Boston Common
When the Puritans arrived in Boston in 1630, they met William Blaxton, an Anglican clergyman who had already settled on the western slope of Beacon Hill 5 years earlier, with 200 books to read & a few cows to feed, which he conveniently allowed to graze on what is now Boston Common.
After meeting the very serious & determined Puritans, the perceptive cleric decided to cart his books & his cows to quieter Rhode Island. In return for 30 pounds sterling, he sold them about 44 acres of his land. The practical Puritans also needed a common pasture to feed their livestock, as well as a place to gather. In 1660, it was decreed, "Hereafter there shall be no land granted either for house plot or garden to any person, out of the open ground or common field."
Boston 1768 Sidney L. Smith after Christian Remick A Prospective View of Part of the Commons 1902 after a drawing from 1768
On the grand eminence of the Commons, the Puritans & their descendants & new immigrants did graze their livestock; built public buildings & graveyards; & executed a variety of heretics, dogs, witches, Quakers, felons, & other non-conforming souls. These gruesome events provided an intriguing excuse for public gatherings attended by large, curious crowds. The common was the community meeting grounds, where social & entertainment events of all sorts took place. In 1674, John Josselyn commented, "On the South there is a small but pleasant common, where the Gallants a little before Sunset, walk with their Marmalet Madams."

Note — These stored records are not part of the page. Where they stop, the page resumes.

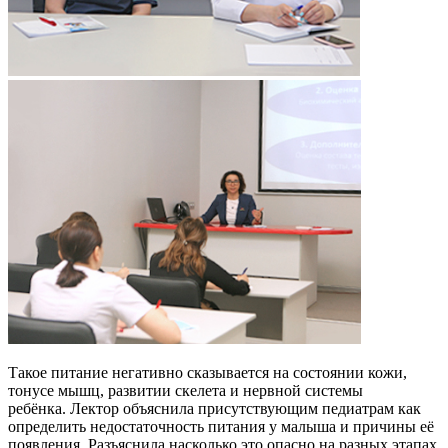
Такое питание негативно сказывается на состоянии кожи,
тонусе мышц, развитии скелета и нервной системы
ребёнка. Лектор объяснила присутствующим педиатрам как
определить недостаточность питания у малыша и причины её
появления. Разъяснила насколько это опасно на разных этапах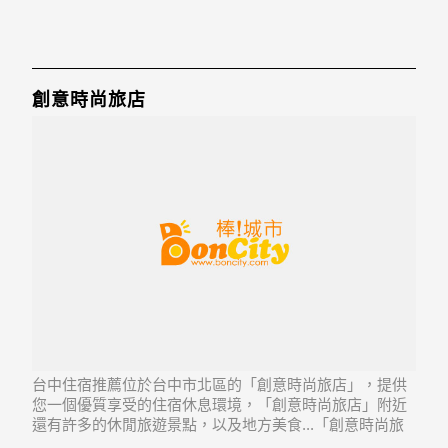
創意時尚旅店
台中住宿推薦位於台中市北區的「創意時尚旅店」，提供
您一個優質享受的住宿休息環境，「創意時尚旅店」附近
還有許多的休閒旅遊景點，以及地方美食...「創意時尚旅
店」地址：404台中市北區五權路334號1至5樓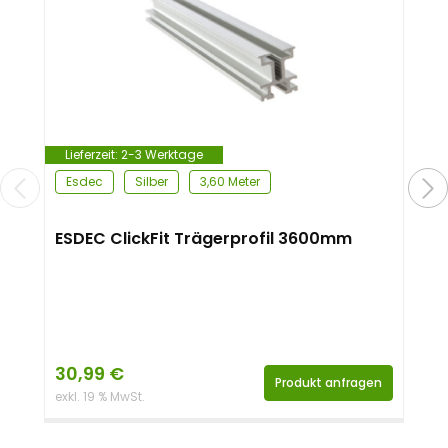
Lieferzeit:
2-3 Werktage
Esdec
Silber
3,60 Meter
ESDEC ClickFit Trägerprofil 3600mm
30,99
€
Produkt anfragen
exkl. 19 % MwSt.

The Boston Common also served as the military "trayning field" for Massachusettes colonial militias who protected the locals but ultimately served the English king. As unrest with British rule grew, regular troops, most born & trained in England, arrived in 1768, to occupy the city; and they set up their military camps across the people's Commons. On April 18, 1775, when 700 Redcoats assembled on the Boston Common to organize a march to Concord to seize a cache of weapons hidden by the Patriots, the Boston Massacre shortly ensued. The fight was on.
Boston Common, James Kidder, 1829
When the British finally sailed home; the long Revolutionary War concluded, the people got their common back. Boston Common evolved into a public space used for personal recreation, patriotic speeches, entertainment & even romance, although sheep were not banished from the Common until 1830.

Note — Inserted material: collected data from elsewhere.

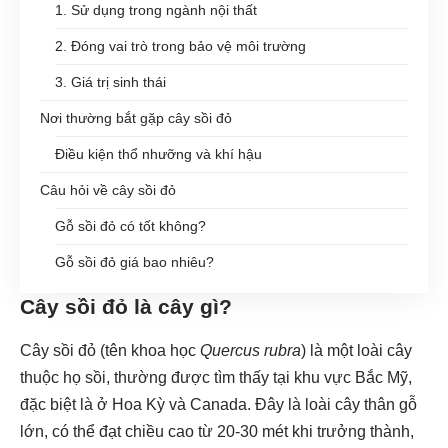
1. Sử dụng trong ngành nội thất
2. Đóng vai trò trong bảo vệ môi trường
3. Giá trị sinh thái
Nơi thường bắt gặp cây sồi đỏ
Điều kiện thổ nhưỡng và khí hậu
Câu hỏi về cây sồi đỏ
Gỗ sồi đỏ có tốt không?
Gỗ sồi đỏ giá bao nhiêu?
Cây sồi đỏ là cây gì?
Cây sồi đỏ (tên khoa học
Quercus rubra
) là một loài cây
thuộc họ
sồi
, thường được tìm thấy tại khu vực Bắc Mỹ,
đặc biệt là ở Hoa Kỳ và Canada. Đây là loài cây thân gỗ
lớn, có thể đạt chiều cao từ 20-30 mét khi trưởng thành,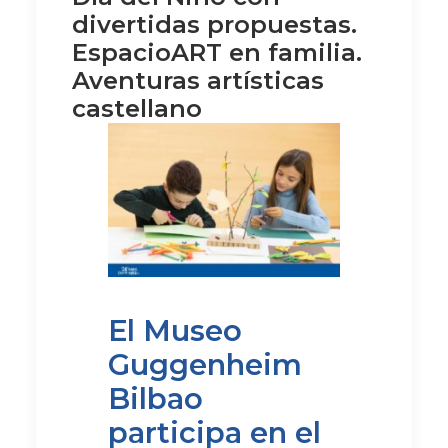
divertidas propuestas.
EspacioART en familia.
Aventuras artísticas
castellano
El Museo
Guggenheim
Bilbao
participa en el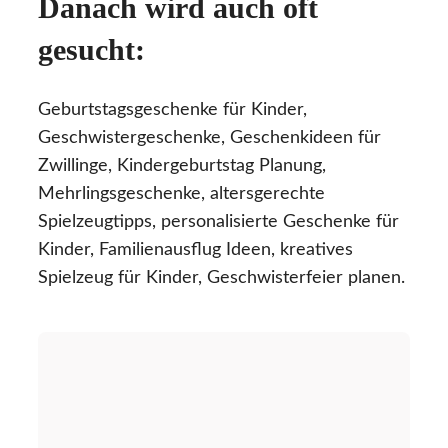
Danach wird auch oft
gesucht:
Geburtstagsgeschenke für Kinder,
Geschwistergeschenke, Geschenkideen für
Zwillinge, Kindergeburtstag Planung,
Mehrlingsgeschenke, altersgerechte
Spielzeugtipps, personalisierte Geschenke für
Kinder, Familienausflug Ideen, kreatives
Spielzeug für Kinder, Geschwisterfeier planen.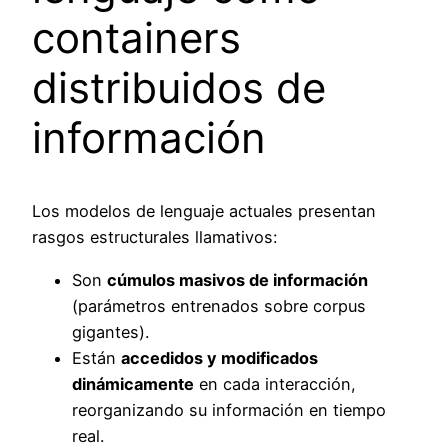
containers
distribuidos de
información
Los modelos de lenguaje actuales presentan
rasgos estructurales llamativos:
Son
cúmulos masivos de información
(parámetros entrenados sobre corpus
gigantes).
Están
accedidos y modificados
dinámicamente
en cada interacción,
reorganizando su información en tiempo
real.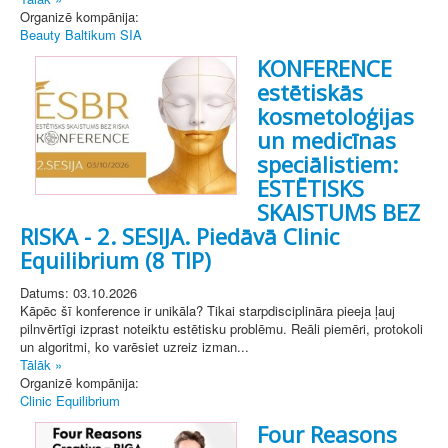
Organizē kompānija:
Beauty Baltikum SIA
KONFERENCE
estētiskās
kosmetoloģijas
un medicīnas
speciālistiem:
ESTĒTISKS
SKAISTUMS BEZ
RISKA - 2. SESIJA. Piedāvā Clinic
Equilibrium (8 TIP)
Datums: 03.10.2026
Kāpēc šī konference ir unikāla? Tikai starpdisciplināra pieeja ļauj
pilnvērtīgi izprast noteiktu estētisku problēmu. Reāli piemēri, protokoli
un algoritmi, ko varēsiet uzreiz izman...
Tālāk »
Organizē kompānija:
Clinic Equilibrium
Four Reasons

The Boston Common satisfied most Bostonian's desires in a public garden. Townsfolk & visitors strolled, bowled, played quoits, and celebrated public occasions on their common. The actor William Priest noted, "The favourite promenade of Bostonians, is the Mall, which has trees on each side, as in St. James Park, London. This walk commands some beautiful prospects of the adjacent continent."
Boston Common
In 1785, some Bostonians felt the need for a little more variety in their entertainment. A subscription campaign to open a "Musick-house at the fool of the common...with music by the band from 7 to 10" when "many ladies and gentlemen were present...on the green around the building."
Clever entrepeneurs in both Boston & New York opened their commercial public pleasure gardens contiguous to existing public greens, thereby expanding the size of the area around their establishments. In Boston, the Selectmen allowed "Upon the Petition of a number of the respectable Inhabitants that Mr. Thomas Pool may be permitted to perform his Feats of Horsemanship in the Town...provided the same be done in a proper enclosure." The "proper enclosure" was near the mall.

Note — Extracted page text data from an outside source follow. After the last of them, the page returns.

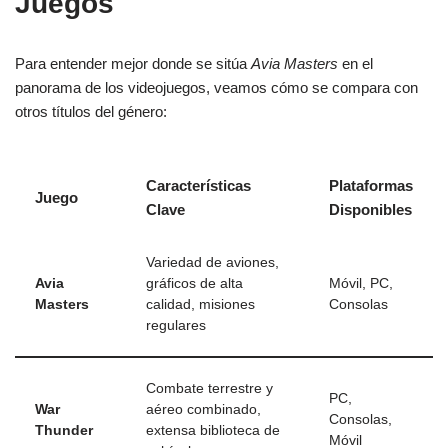
Juegos
Para entender mejor donde se sitúa
Avia Masters
en el
panorama de los videojuegos, veamos cómo se compara con
otros títulos del género:
Características
Plataformas
Juego
Clave
Disponibles
Variedad de aviones,
Avia
gráficos de alta
Móvil, PC,
Masters
calidad, misiones
Consolas
regulares
Combate terrestre y
PC,
War
aéreo combinado,
Consolas,
Thunder
extensa biblioteca de
Móvil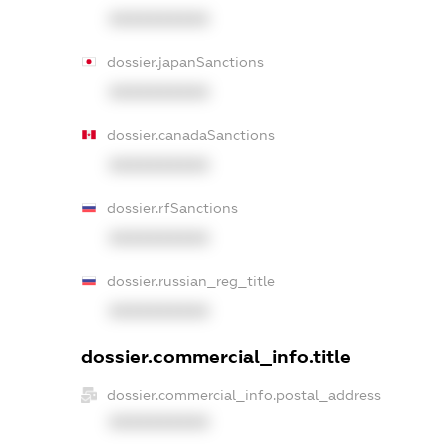
XXXXXXXXXX
dossier.japanSanctions
XXXXXXXXXX
dossier.canadaSanctions
XXXXXXXXXX
dossier.rfSanctions
XXXXXXXXXX
dossier.russian_reg_title
XXXXXXXXXX
dossier.commercial_info.title
dossier.commercial_info.postal_address
XXXXXXXXXX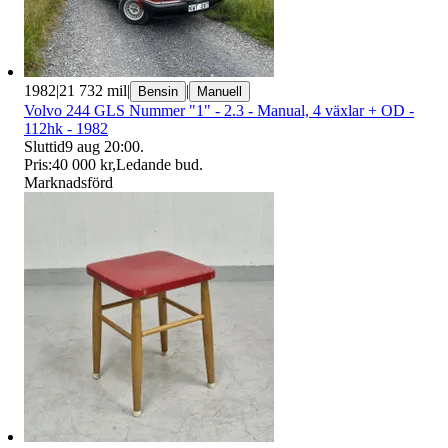
1982
|
21 732 mil
|
|
Bensin
Manuell
Volvo 244 GLS Nummer "1" - 2.3 - Manual, 4 växlar + OD -
112hk - 1982
Sluttid
9 aug 20:00
.
Pris:
40 000 kr
,
Ledande bud
.
Marknadsförd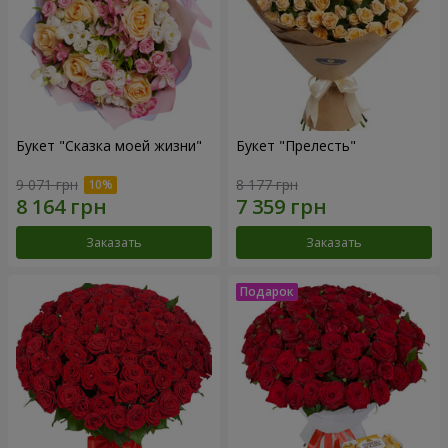
Букет "Сказка моей жизни"
Букет "Прелесть"
9 071 грн
8 177 грн
Заказать
Заказать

Boston Common's Great Elm Tree
By 1817, Washington Gardens "near the Mall" developed into a full-fledged commercial gardens serving the "very best Soda Water and Ice Creams." The proprietor, Mr. J. H. Schaffer proudly informed "the Ladies and Gentlemen of Boston, and strangers who may be in town, that he has, at a very considerable expense, prepared the Gardens...with that wonderful and ingenious Invention, the GAS LIGHTS."